Arts & Culture

Guitarist Dieter Hennings Awarded New Music USA Grant

LEXINGTON, Ky. (Feb. 2, 2015) — Dieter Hennings, assistant professor of guitar in the University of Kentucky School of Music, has received one of 62 project grant awards from New Music USA. Hennings received support from New Music USA for Duo Damiana's debut recording, "Adventurous Repertoire for Flute and Guitar," in collaboration with flutist Molly Barth.

Hennings has been an assistant professor of music at UK since August 2009. He curates the UK International Guitar Series, which has brought some of the world's finest guitarists to Lexington. Hennings has also performed as a solo artist in concerts all across the world and has won first prize awards in several prestigious competitions. Some highlights of Hennings' 2014-2015 season include invitations to perform with the Oberlin New Music Ensemble, a performance of Claudio Monteverdi’s Vespers of 1610 at the Cincinnati Conservatory, a concert for the series "Guitarromania" in Agen, France, and performances with Duo Damiana at Oberlin College, Indiana State University, DePauw University, Baldin Wallace University, Vanderbilt University and many more.

Awards for New Music USA’s third round of project grants total $284,250 and support artistic work involving a wide range of new American music. The program recognizes and supports the multiple roles composers and contemporary music practitioners play in the artistic landscape and responds to the creative spirit of collaboration between artists from multiple disciplines. The 62 awarded projects include concerts and recordings as well as dance, film, theater, opera and more. All projects include contemporary music as an essential element.

Duo Damiana is focused on broadening the cutting-edge body of repertoire for flute and guitar. Composers featured in their repertoire include Chen Yi, David Lang, Hebert Vazquez, Ricardo Zohn-Muldoon, Shafer Mahoney, Jean-Michel Damase, Michael Fiday and Toru Takemitsu. Future plans for the duo include commissions and performances of works by Jesse Jones, Luca Cori, Marc Satterwhite and Scott Perkins.

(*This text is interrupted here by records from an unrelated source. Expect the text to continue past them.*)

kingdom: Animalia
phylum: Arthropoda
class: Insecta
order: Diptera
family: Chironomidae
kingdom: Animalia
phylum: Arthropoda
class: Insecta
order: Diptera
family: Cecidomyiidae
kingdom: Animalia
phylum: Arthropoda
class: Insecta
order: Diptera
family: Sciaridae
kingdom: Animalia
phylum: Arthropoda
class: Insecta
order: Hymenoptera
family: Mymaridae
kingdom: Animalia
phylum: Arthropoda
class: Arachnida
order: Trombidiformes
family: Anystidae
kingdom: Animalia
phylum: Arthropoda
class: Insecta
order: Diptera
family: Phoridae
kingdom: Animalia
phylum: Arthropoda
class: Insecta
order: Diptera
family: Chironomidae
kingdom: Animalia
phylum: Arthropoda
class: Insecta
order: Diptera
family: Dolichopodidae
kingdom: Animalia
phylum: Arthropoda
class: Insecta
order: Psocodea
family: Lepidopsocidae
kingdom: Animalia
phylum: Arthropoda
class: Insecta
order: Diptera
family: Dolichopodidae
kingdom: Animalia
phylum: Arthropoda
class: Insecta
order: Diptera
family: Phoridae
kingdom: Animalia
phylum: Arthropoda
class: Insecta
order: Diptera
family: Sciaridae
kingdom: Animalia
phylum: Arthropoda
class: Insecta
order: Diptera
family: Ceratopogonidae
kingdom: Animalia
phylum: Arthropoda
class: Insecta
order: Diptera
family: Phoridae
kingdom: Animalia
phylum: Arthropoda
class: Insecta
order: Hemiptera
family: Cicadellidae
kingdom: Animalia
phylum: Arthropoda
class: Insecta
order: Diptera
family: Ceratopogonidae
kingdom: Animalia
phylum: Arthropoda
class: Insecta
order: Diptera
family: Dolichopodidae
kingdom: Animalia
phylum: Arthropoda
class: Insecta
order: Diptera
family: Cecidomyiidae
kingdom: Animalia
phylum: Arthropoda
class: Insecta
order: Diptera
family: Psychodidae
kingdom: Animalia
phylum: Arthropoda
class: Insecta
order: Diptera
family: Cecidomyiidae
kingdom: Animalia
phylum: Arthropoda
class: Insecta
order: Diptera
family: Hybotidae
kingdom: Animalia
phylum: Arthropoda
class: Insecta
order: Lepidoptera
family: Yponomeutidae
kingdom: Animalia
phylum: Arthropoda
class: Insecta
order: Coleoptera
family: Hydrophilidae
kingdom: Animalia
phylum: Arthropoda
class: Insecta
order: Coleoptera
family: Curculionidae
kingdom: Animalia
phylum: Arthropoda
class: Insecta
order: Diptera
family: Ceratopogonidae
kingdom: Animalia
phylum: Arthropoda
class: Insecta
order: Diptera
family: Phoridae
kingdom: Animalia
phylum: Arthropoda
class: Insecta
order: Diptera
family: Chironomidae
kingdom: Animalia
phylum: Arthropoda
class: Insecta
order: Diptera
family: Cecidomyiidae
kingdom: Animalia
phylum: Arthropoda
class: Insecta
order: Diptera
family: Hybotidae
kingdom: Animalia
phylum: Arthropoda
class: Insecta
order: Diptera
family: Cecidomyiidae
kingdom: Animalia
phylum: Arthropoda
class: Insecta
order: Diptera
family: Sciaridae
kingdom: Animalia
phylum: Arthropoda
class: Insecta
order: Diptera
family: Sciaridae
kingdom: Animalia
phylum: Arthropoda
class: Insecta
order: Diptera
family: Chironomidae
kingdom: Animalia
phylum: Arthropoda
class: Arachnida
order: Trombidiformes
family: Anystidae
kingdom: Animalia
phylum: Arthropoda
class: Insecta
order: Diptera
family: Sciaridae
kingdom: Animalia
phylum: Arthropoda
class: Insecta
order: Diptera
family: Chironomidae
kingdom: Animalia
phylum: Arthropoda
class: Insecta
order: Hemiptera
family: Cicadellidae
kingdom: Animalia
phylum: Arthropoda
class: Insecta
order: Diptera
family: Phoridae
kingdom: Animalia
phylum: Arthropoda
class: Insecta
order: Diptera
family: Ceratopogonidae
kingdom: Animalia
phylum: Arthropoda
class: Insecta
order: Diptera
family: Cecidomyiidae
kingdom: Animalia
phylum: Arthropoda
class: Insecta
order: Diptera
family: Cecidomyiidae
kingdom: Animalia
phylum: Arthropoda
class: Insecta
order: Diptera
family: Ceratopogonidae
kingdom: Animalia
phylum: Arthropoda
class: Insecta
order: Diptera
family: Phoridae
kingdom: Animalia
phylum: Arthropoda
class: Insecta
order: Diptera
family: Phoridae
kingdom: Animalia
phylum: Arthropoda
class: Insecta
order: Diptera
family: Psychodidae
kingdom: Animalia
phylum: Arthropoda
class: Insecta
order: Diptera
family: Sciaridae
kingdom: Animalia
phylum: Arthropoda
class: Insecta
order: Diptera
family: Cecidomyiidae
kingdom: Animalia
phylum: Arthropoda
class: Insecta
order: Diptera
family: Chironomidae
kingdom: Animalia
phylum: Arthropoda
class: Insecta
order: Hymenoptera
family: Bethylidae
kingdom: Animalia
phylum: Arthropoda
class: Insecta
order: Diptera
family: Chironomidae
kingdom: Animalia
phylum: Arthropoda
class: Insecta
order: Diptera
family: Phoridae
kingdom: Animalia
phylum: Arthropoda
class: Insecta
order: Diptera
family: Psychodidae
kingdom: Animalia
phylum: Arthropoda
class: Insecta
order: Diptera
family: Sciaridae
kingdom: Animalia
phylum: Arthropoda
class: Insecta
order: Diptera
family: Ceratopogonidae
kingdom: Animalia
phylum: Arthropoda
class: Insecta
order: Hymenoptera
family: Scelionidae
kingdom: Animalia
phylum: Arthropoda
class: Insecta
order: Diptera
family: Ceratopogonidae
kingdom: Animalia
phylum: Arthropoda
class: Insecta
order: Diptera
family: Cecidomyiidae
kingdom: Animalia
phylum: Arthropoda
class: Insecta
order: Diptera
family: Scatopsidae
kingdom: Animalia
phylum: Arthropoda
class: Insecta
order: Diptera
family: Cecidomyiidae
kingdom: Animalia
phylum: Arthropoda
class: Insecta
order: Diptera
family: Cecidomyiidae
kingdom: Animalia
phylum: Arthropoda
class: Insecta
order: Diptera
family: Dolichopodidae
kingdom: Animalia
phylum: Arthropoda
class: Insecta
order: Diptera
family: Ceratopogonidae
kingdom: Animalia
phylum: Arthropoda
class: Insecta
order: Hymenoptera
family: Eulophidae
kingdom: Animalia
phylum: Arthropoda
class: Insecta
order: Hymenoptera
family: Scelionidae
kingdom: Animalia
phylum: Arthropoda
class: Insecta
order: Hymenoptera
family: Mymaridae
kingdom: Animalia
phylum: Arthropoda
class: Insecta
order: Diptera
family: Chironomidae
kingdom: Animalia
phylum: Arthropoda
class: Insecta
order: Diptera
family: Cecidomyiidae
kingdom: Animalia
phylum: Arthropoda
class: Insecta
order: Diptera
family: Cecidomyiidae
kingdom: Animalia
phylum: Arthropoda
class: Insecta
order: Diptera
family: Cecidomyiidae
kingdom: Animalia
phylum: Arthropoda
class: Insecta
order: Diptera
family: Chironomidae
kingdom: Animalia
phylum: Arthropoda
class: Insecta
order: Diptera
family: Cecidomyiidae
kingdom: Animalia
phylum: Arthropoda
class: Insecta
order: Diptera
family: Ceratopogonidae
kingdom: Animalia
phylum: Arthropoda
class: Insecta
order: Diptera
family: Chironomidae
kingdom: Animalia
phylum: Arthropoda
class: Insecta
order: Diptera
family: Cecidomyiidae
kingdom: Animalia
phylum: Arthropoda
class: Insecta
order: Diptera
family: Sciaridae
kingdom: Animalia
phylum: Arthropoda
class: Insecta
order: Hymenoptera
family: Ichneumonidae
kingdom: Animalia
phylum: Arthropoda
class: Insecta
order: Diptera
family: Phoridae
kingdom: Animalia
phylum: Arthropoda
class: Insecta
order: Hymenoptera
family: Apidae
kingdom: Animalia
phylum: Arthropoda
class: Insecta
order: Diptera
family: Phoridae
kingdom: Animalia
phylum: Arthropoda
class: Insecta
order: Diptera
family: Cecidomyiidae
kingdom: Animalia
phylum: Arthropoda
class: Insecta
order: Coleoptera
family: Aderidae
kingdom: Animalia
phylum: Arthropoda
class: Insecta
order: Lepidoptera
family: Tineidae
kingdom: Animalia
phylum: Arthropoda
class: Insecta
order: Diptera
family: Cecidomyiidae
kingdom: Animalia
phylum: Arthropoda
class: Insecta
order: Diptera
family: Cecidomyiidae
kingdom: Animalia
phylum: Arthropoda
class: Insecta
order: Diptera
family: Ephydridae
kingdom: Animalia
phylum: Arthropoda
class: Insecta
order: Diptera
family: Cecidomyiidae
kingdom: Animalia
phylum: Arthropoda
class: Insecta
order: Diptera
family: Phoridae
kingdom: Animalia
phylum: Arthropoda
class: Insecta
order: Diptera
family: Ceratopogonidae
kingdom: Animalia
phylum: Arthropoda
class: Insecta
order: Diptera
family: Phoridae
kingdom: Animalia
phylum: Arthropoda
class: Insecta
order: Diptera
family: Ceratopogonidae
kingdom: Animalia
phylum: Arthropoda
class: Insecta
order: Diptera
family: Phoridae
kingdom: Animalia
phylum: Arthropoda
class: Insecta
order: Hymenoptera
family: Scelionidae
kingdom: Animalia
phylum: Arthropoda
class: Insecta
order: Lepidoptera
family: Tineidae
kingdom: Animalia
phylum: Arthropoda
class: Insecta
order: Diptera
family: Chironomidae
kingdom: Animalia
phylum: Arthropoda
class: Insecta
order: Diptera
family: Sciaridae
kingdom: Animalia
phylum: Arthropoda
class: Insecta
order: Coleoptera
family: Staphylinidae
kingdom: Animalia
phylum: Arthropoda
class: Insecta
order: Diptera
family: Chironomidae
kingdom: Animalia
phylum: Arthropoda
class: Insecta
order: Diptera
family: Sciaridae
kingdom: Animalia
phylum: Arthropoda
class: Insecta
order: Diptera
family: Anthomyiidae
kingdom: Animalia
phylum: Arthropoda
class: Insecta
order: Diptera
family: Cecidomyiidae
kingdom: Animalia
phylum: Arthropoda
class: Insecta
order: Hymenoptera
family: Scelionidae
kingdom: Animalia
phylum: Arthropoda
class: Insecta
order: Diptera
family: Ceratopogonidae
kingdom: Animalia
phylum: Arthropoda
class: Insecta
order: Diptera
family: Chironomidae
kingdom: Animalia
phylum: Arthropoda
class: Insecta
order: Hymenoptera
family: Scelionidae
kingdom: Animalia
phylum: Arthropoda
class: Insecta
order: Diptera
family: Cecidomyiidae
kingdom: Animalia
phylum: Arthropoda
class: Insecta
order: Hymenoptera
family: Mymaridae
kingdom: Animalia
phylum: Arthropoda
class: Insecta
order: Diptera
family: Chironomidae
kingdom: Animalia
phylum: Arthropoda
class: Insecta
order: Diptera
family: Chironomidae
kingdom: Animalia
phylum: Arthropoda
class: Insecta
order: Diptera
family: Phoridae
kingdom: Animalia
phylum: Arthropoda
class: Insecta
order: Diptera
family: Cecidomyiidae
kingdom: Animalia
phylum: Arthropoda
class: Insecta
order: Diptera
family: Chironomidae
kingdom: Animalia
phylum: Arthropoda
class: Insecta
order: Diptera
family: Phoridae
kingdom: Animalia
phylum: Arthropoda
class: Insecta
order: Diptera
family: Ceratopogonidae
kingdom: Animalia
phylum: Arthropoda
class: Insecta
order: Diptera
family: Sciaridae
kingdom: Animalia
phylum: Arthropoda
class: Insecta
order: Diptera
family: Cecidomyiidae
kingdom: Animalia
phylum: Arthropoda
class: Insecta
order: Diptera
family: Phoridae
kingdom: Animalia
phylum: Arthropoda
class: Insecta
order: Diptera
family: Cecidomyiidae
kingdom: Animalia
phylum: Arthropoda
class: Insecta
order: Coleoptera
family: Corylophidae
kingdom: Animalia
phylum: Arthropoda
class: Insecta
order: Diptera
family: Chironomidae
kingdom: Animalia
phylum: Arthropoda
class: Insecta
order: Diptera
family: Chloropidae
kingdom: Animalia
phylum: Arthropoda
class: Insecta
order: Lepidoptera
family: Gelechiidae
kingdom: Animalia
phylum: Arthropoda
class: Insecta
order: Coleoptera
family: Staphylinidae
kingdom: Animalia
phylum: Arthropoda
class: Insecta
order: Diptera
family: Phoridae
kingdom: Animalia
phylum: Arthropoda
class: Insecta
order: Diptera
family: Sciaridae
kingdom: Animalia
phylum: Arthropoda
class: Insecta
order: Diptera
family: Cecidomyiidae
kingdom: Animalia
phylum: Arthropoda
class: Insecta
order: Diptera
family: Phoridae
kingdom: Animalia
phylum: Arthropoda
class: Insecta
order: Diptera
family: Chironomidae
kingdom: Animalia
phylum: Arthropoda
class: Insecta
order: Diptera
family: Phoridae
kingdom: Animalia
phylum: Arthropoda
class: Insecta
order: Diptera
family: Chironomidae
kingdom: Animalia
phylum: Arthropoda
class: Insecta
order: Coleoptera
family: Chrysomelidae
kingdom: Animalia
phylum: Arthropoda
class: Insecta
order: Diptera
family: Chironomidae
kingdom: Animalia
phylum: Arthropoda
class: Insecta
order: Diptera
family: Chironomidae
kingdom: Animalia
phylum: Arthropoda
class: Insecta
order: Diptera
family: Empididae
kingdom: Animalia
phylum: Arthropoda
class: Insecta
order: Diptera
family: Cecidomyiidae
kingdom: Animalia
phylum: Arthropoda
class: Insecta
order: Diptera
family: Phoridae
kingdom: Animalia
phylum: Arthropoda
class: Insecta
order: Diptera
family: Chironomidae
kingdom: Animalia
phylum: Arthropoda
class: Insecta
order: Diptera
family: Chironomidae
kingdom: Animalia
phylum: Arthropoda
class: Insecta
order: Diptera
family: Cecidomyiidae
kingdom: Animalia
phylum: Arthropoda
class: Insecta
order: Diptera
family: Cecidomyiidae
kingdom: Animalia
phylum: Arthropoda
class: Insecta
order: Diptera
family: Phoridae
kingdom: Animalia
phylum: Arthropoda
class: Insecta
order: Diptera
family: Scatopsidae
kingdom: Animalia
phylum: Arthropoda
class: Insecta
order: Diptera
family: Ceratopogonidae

In summer 2014, Duo Damiana mentored 97 young composers and numerous performers at the Oregon Bach Festival Composers Symposium and performed at the National Flute Association Convention in Chicago, Illinois. The 2014-15 season includes tours through Kentucky, Ohio, Tennessee, Indiana, Illinois and Nevada. Past tours have taken Duo Damiana throughout the Midwest and the Pacific Northwest regions of the United States.

In response to feedback from artists who were surveyed last summer following the two inaugural rounds of the program, the third round grants included a special focus on requests of $3,000 and below. Approximately 65 percent of grants awarded were in this category.

Including the awards already announced, New Music USA's project grants program has now distributed $932,250 in support of 179 projects since its launch in October 2013. Of the new project grant awardees, 74 are first-time recipients of grants from New Music USA.

Awarded projects from all three rounds can be discovered, explored and followed at New Music USA's gallery of projects, which provides artists the ability to update their progress and interact with followers is an important promotional tool that extends the program’s service to artists beyond financial support. The overarching goal of project grants is to reach and aggregate the communities of new music enthusiasts, irrespective of genre preferences, and allow the public to discover new artistic work.

Ed Harsh, president and CEO of New Music USA, said, “We want to give artists money, but we want to give artists more than money. We want to give them a way to spread the experience of their work to a wide world of people eager to engage with it.”

New Music USA formed in November 2011 from the merger of the American Music Center and Meet the Composer with a mandate to increase the audience for new American music. In doing so, five of the legacy organizations’ grant making programs were consolidated based on two core convictions. First, that the best way to serve new music is to ask practitioners what they need rather than tell them what they should want. Second, that the process for requesting financial support should be simple and should help artists and audiences connect.

New Music USA advocates fostering the creation, dissemination and enjoyment of new American music through its magazine NewMusicBox and radio station Counterstream as well as in New Music USA's grant making, which distributes more than $1 million each year to the field.

The UK School of Music at UK College of Fine Arts has garnered a national reputation for high-caliber education in opera, choral and instrumental music performance, as well as music education, composition, and theory and music history.